#### [Brief]
The response must contain each line of the material that holds "имени".

#### [Source material]

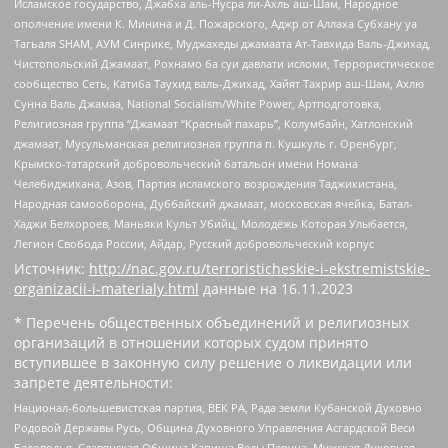
Исламское государство, Джабха аль-Нусра ли-Ахль аш-Шам, Народное
ополчение имени К. Минина и Д. Пожарского, Аджр от Аллаха Субхану уа
Тагьаля SHAM, АУМ Синрике, Муджахеды джамаата Ат-Тавхида Валь-Джихад,
Чистопольский Джамаат, Рохнамо ба суи давлати исломи, Террористическое
сообщество Сеть, Катиба Таухид валь-Джихад, Хайят Тахрир аш-Шам, Ахлю
Сунна Валь Джамаа, National Socialism/White Power, Артподготовка,
Религиозная группа “Джамаат “Красный пахарь”, Колумбайн, Хатлонский
джамаат, Мусульманская религиозная группа п. Кушкуль г. Оренбург,
Крымско-татарский добровольческий батальон имени Номана
Челебиджихана, Азов, Партия исламского возрождения Таджикистана,
Народная самооборона, Дуббайский джамаат, московская ячейка, Батал-
Хаджи Белхороев, Маньяки Культ Убийц, Молодёжь Которая Улыбается,
Легион Свобода России, Айдар, Русский добровольческий корпус
Источник:
http://nac.gov.ru/terroristicheskie-i-ekstremistskie-
organizacii-i-materialy.html
данные на
16.11.2023
* Перечень общественных объединений и религиозных
организаций в отношении которых судом принято
вступившее в законную силу решение о ликвидации или
запрете деятельности:
Национал-большевистская партия, ВЕК РА, Рада земли Кубанской Духовно
Родовой Державы Русь, Община Духовного Управления Асгардской Веси
Беловодья, Славянская Община Капища Веды Перуна, Мужская Духовная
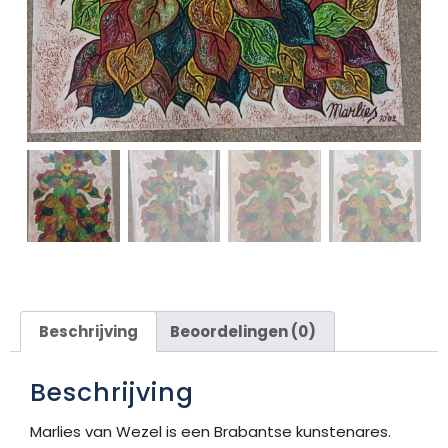
Beschrijving
Beoordelingen (0)
Beschrijving
Marlies van Wezel is een Brabantse kunstenares.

#### [Result of this task]
ополчение имени К. Минина и Д. Пожарского, Аджр от Аллаха Субхану уа
Крымско-татарский добровольческий батальон имени Номана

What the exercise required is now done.